I can teach to the cheaters or I can teach to the students with integrity. I cannot do both. So, I put in a few requirements to keep the lazy cheaters from cheating, but I don’t worry about the ones who hire personal assistants to write and turn in a topic, write and turn in an annotated bibliography, write and turn in a draft, etc. The dedicated cheaters have more time to cheat (and more money to spend on the process) than I have hours to chase after them.
And if you think I can fail a student for cheating based on nothing else but my belief in his or her dishonesty, you do not understand the service mentality of the modern universtiy. The student is innocent until I find the source of the plagiarism in print, and even then I may be instructed to forego the honor court on the grounds that being caught is part of “the learning process.” There is almost no way I can bring a case against a student who purchased an original paper. If the student is saavy enough to hire a writer who follows the requirements of the assignment, then my beliefs about the origin of the paper have no standing. This is part and parcel of our judicial system–the police officer cannot cite me for speeding because he feels like I’m driving too fast. And I cannot penalize a student for cheating because his prose feels inauthentic to me.
We live in a country that prefers to let some cheaters and crooks escape rather than risk penalizing innocent people very often. It is a trade off. If it makes you indignant, then speak up when you see classmates cheating–don’t ask me to be the tyrant in the democracy. Cheating occurs because most students refuse to hold their peers to standards of integrity and sympathize with cheaters when they are caught. I catch the ones I’m allowed to catch (the ones who cut and paste from sources). If you want the others caught, then take part in the process.

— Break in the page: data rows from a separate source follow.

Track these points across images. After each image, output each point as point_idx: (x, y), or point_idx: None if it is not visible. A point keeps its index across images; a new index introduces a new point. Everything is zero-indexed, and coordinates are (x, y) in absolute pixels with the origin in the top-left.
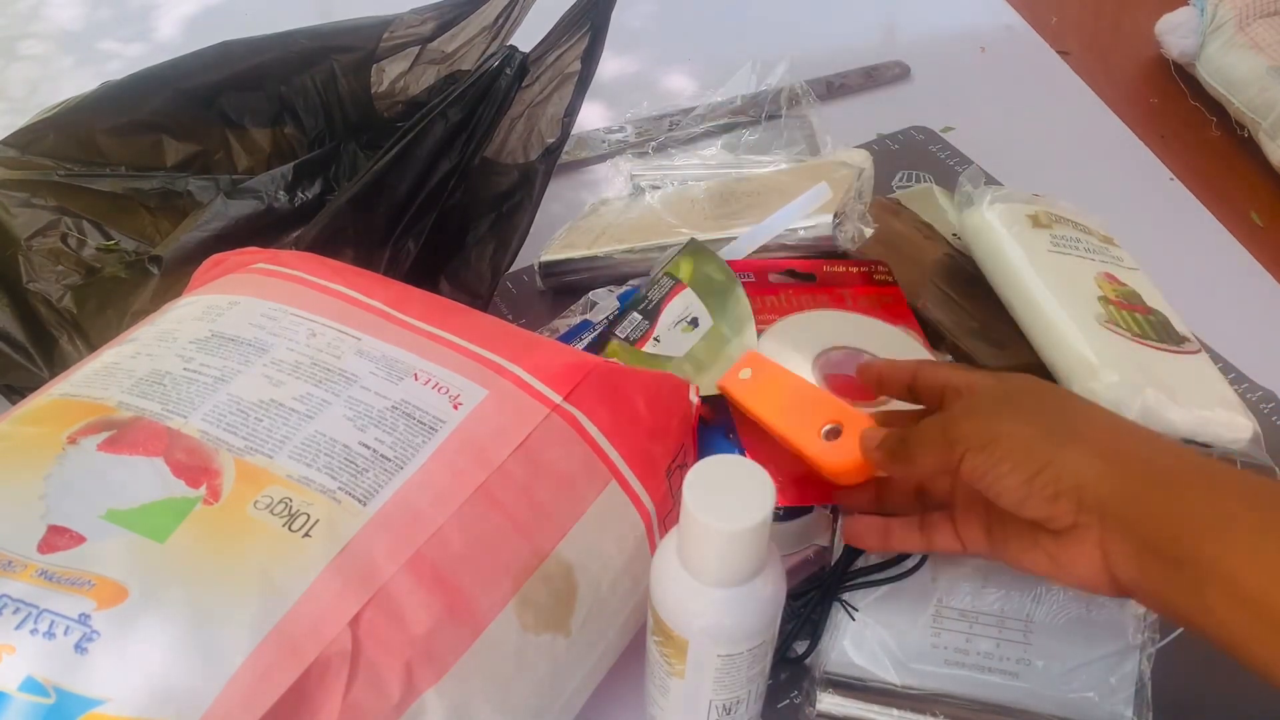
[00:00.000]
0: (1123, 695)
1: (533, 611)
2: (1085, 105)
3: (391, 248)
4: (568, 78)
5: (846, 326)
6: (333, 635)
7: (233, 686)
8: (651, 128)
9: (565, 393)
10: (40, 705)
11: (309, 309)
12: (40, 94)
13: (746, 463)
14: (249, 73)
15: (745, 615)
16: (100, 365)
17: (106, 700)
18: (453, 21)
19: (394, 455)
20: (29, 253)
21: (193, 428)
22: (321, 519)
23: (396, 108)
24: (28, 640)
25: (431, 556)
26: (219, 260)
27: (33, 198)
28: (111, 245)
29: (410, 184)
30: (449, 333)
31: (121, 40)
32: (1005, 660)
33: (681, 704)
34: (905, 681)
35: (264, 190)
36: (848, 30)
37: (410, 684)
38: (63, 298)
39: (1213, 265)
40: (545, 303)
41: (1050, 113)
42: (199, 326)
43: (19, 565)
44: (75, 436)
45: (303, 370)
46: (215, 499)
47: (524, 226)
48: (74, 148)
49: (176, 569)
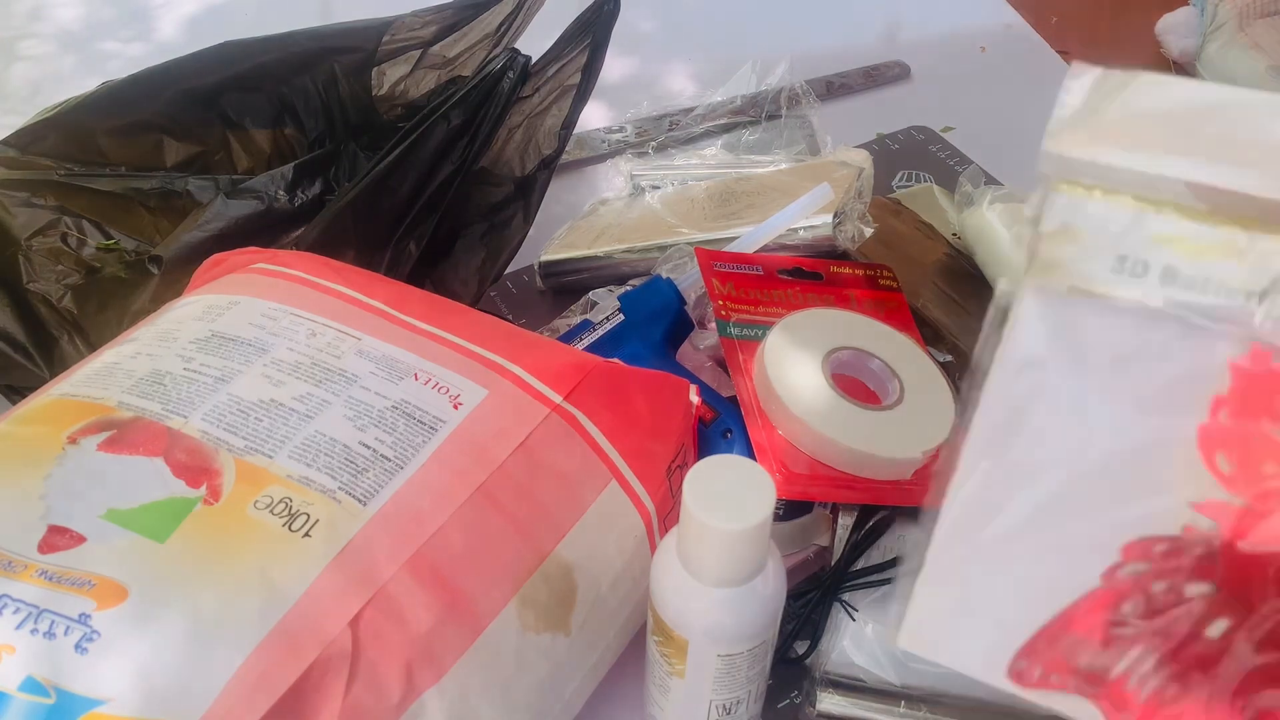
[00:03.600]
0: None
1: (533, 611)
2: None
3: (392, 249)
4: (567, 90)
5: (855, 327)
6: (333, 635)
7: (233, 687)
8: (651, 128)
9: (565, 392)
10: (40, 705)
11: (309, 309)
12: (41, 94)
13: (746, 463)
14: (249, 73)
15: (745, 615)
16: (100, 365)
17: (106, 700)
18: (454, 26)
19: (394, 455)
20: (29, 253)
21: (193, 428)
22: (321, 519)
23: (397, 110)
24: (28, 640)
25: (431, 556)
26: (219, 260)
27: (33, 198)
28: (111, 245)
29: (411, 186)
30: (449, 332)
31: (122, 40)
32: None
33: (681, 704)
34: (905, 681)
35: (264, 190)
36: (848, 30)
37: (410, 684)
38: (63, 298)
39: None
40: (545, 303)
41: (1050, 113)
42: (199, 326)
43: (19, 565)
44: (75, 436)
45: (303, 370)
46: (215, 499)
47: (516, 241)
48: (74, 148)
49: (176, 569)
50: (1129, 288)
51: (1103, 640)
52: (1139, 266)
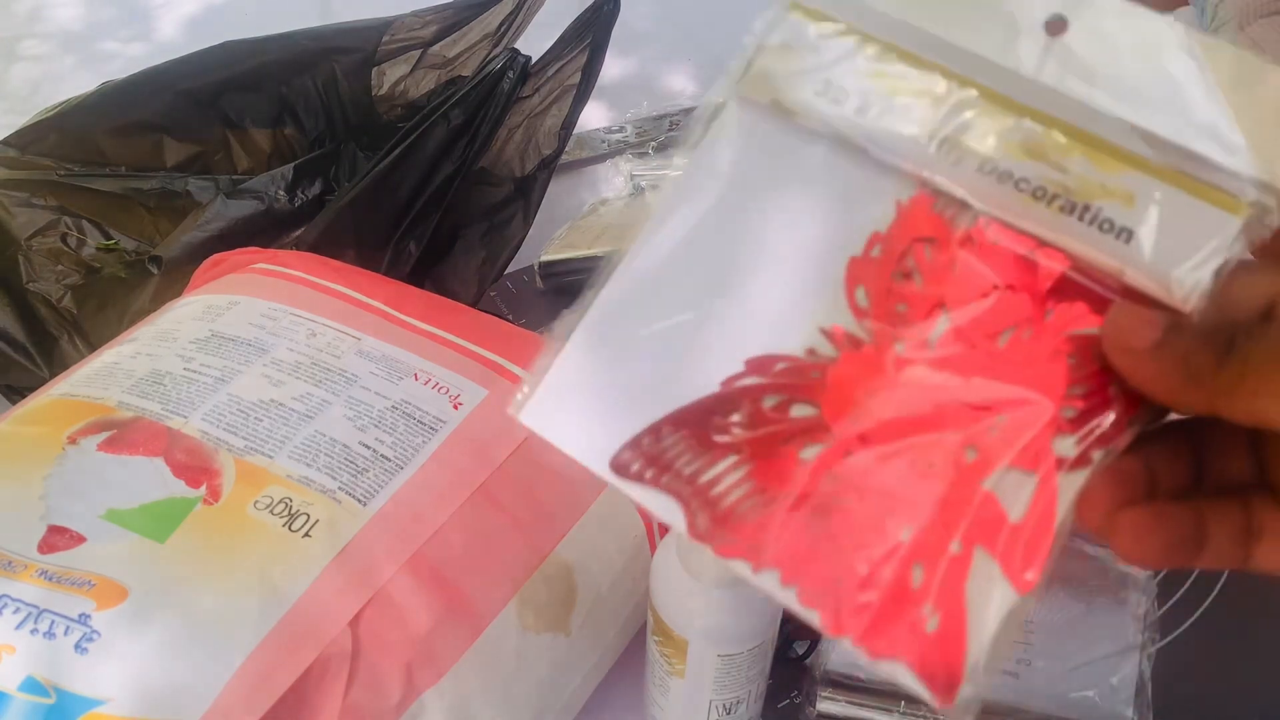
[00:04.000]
0: (1123, 695)
1: (533, 611)
2: None
3: (392, 249)
4: (567, 90)
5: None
6: (333, 635)
7: (233, 687)
8: (651, 128)
9: None
10: (40, 705)
11: (309, 309)
12: (41, 94)
13: None
14: (250, 73)
15: (745, 615)
16: (100, 365)
17: (106, 700)
18: (454, 26)
19: (394, 455)
20: (29, 253)
21: (193, 428)
22: (321, 519)
23: (397, 110)
24: (28, 640)
25: (432, 556)
26: (219, 260)
27: (33, 198)
28: (111, 245)
29: (412, 186)
30: (449, 332)
31: (122, 40)
32: (1005, 660)
33: (681, 704)
34: None
35: (264, 190)
36: None
37: (410, 684)
38: (63, 298)
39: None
40: (545, 303)
41: None
42: (199, 326)
43: (19, 565)
44: (75, 436)
45: (303, 370)
46: (215, 499)
47: (515, 241)
48: (74, 148)
49: (176, 569)
50: (825, 111)
51: (702, 444)
52: (840, 93)
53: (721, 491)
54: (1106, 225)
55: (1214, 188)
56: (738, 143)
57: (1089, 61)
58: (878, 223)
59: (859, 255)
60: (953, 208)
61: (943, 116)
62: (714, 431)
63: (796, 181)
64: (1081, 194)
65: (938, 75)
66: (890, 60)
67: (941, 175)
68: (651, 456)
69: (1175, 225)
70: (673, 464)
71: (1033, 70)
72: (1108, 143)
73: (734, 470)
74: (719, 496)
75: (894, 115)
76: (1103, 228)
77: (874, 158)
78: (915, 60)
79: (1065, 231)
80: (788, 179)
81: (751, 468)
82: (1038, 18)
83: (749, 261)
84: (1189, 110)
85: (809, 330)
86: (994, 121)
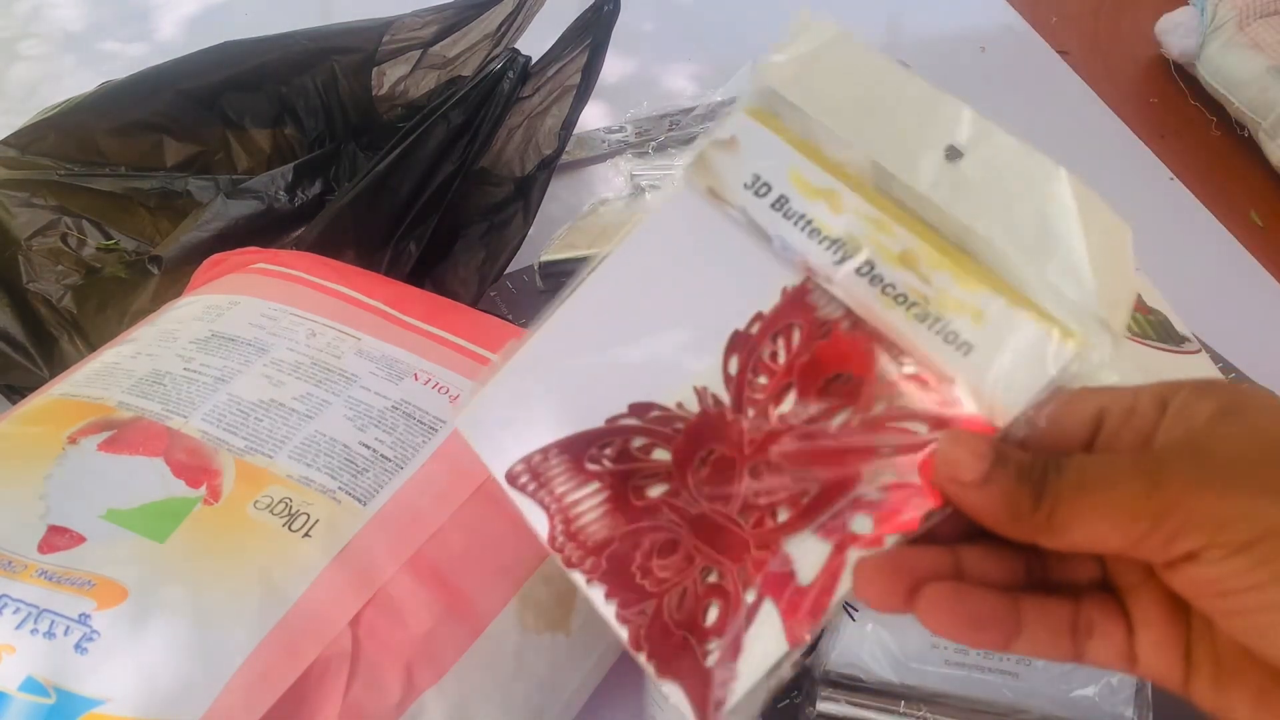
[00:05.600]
0: (1123, 695)
1: (533, 611)
2: (1085, 105)
3: (392, 249)
4: (567, 90)
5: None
6: (333, 635)
7: (233, 687)
8: (651, 128)
9: None
10: (40, 705)
11: (309, 309)
12: (40, 94)
13: None
14: (250, 73)
15: None
16: (100, 365)
17: (106, 700)
18: (454, 27)
19: (394, 455)
20: (29, 253)
21: (193, 428)
22: (321, 519)
23: (397, 110)
24: (28, 640)
25: (432, 556)
26: (219, 260)
27: (33, 198)
28: (111, 245)
29: (412, 186)
30: (449, 332)
31: (122, 40)
32: (1005, 660)
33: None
34: (905, 681)
35: (264, 190)
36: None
37: (410, 684)
38: (63, 298)
39: (1212, 265)
40: (545, 303)
41: (1050, 112)
42: (199, 326)
43: (19, 565)
44: (75, 436)
45: (303, 370)
46: (215, 499)
47: (516, 241)
48: (74, 148)
49: (176, 569)
50: (747, 202)
51: (577, 469)
52: (764, 187)
53: (579, 512)
54: (951, 336)
55: (1056, 319)
56: (675, 217)
57: (977, 189)
58: (764, 304)
59: (741, 329)
60: (825, 300)
61: (841, 220)
62: (588, 460)
63: (711, 258)
64: (937, 305)
65: (845, 183)
66: (812, 164)
67: (824, 271)
68: (537, 473)
69: (1013, 346)
70: (550, 482)
71: (927, 188)
72: (974, 263)
73: (594, 496)
74: (576, 516)
75: (803, 215)
76: (947, 339)
77: (777, 247)
78: (832, 167)
79: (914, 336)
80: (705, 254)
81: (607, 495)
82: (942, 141)
83: (656, 319)
84: (1054, 247)
85: (684, 386)
86: (880, 231)
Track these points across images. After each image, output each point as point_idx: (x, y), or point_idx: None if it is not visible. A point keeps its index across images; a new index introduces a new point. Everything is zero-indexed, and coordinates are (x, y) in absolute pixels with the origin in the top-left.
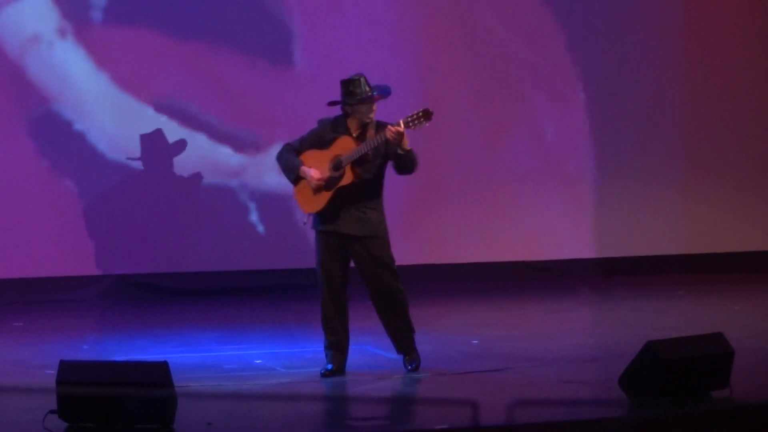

November 25, 2010 at 6:22 am
Kevin Whitefoot
The best defence against such cheating is to require your students to defend their work orally, in English universities called viva voce. When I was studying physics many years ago the most important parts were the tutorials every second week where groups of not more than four students would have to present to their tutor (a faculty member not some kind of assistant) the results of exercises that they had been set and defend the conclusions and methods. The final was a set of open note written examinations plus an oral defence before three faculty members of the written report (about 120 pages of single spaced typescript) of the major project that had occupied a large part of the final year. I don’t think any cheat could have got past that because the questions one is asked cannot be answered merely by regurgitating the paper that they have bought; they have to defend the methods, calculations, and conclusions.
Perhaps it is harder to weed out the cheats in soft sciences and arts but surely the same principles apply. The problem of course is that all this costs time and money so if the state wants everyone to have a bachelor’s degree something has to give and as far as I can see it is viva voce that is always the first to go.
If we always require that the students defend their work in person it doesn’t matter very much if they bought the work because they will not be able to defend it, the laziest of them will not even have read it.